Stage 2 — Segment Resolution (streaming): Fan-out service streams users in 5K batches via cursor, pre-filters by preferences (eliminates ~20% before queuing), throttles enqueue at caller-specified rate, and checkpoints progress for crash recovery.
Stage 3 — Delivery: Individual notifications flow through the normal pipeline at a steady, manageable rate.
Push vs Pull for In-App
Pull: User opens feed → query Cassandra (partition key = user_id, cluster key = created_at DESC). Single-partition read, ~2ms. Redis caches page 1 (last 50 notifications) for ~90% cache hit rate — 60× cheaper than storing the full feed in Redis RAM.
Push: Real-time badge updates via WebSocket Gateway.

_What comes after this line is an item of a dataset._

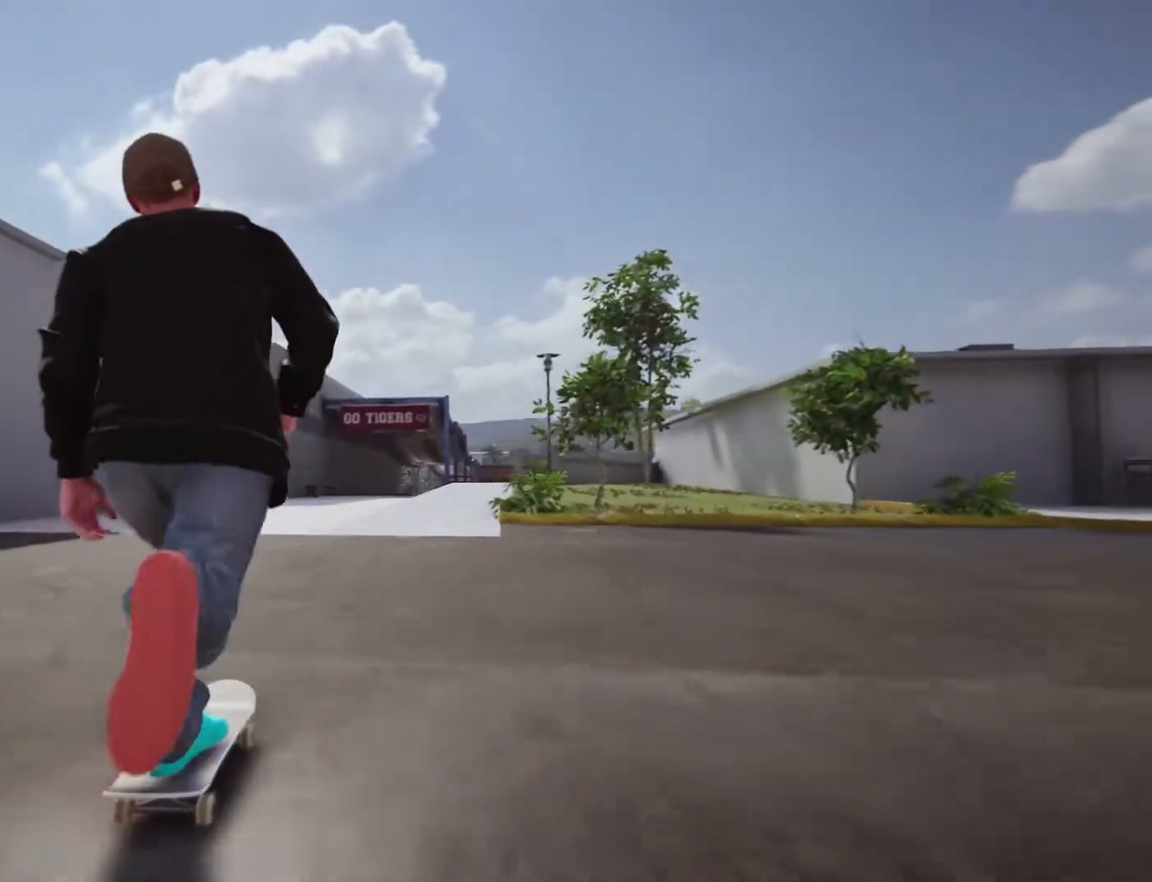
{"dt_ms": 500, "buttons": ["CROSS"], "left_stick": "center", "right_stick": "center", "events": [[250, "left_stick", "right"], [417, "left_stick", "center"]]}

Connection registry in Redis maps user_id → gateway instance. On new notification, publish to the specific gateway holding the user's connection. At 10M concurrent connections, ~25 GB RAM per gateway instance across 20 pods.

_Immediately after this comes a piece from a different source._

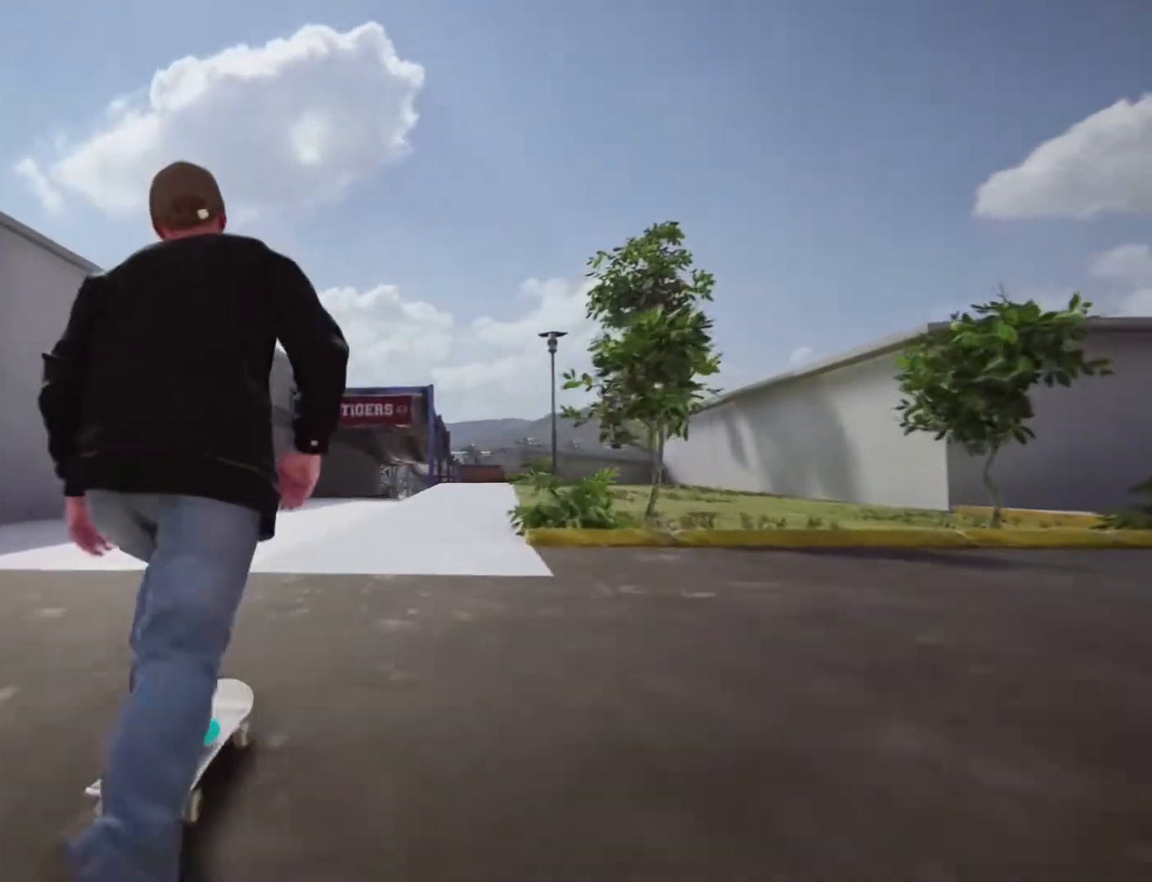
{"dt_ms": 500, "buttons": ["CROSS"], "left_stick": "center", "right_stick": "center", "events": []}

Delivery Guarantees: At-Least-Once + Idempotency
Exactly-once across a network boundary with external providers is impossible (Two Generals' Problem). We always retry, with idempotency at 4 layers:
sequenceDiagram
participant PS as Payments Service
participant API as Ingestion API
participant RD as Redis (Dedup)
participant KF as Kafka Critical
participant PW as Processing Worker
participant PU as Push Worker
participant FCM as FCM (Google)
participant DT as Delivery Tracker
participant SMS as SMS Worker
PS->>API: POST /v1/notifications (OTP)
API->>RD: Check idempotency key
RD-->>API: Not seen ✓
API->>KF: Enqueue to notifications.critical
API-->>PS: 202 Accepted
KF->>PW: Consume message
PW->>RD: Check processed set (SETNX)
RD-->>PW: New ✓
PW->>PW: Resolve template + check prefs
PW->>KF: Enqueue to delivery.push
KF->>PU: Consume push message
PU->>RD: Check delivery log
RD-->>PU: Not sent ✓
PU->>FCM: Send push notification
FCM-->>PU: 200 OK
PU->>DT: Status → "sent"
Note over DT: Start 30s fallback timer
FCM-->>DT: Delivery receipt
DT->>DT: Status → "delivered"
DT->>DT: Cancel SMS fallback ✓
DT->>PS: Webhook: OTP delivered via push
Note over DT,SMS: If push fails or times out after 30s:
DT->>SMS: Trigger SMS fallback
SMS->>SMS: Deliver via Twilio
Layer 1 — Ingestion
Redis SETNX on idempotency key (24h TTL). Duplicate requests return same notification_id without re-queuing.
Layer 2 — Processing
Atomic SETNX on processed set. Kafka consumer commits offset after processing, not before.
Layer 3 — Delivery
Check delivery log before calling provider. FCM collapse_key reduces visible duplicates on device.
Layer 4 — Client
Client maintains local set of recent notification_ids (~200). Last line of defense against server-side dedup failures.
Retry Strategy
Exponential backoff with retry Kafka topics: delivery.push.retry.1 (2s), .retry.2 (8s), .retry.3 (32s), .dlq (dead letter). Critical: 6 retries (~10 min window). Low: 2 retries (~10s), then silent drop.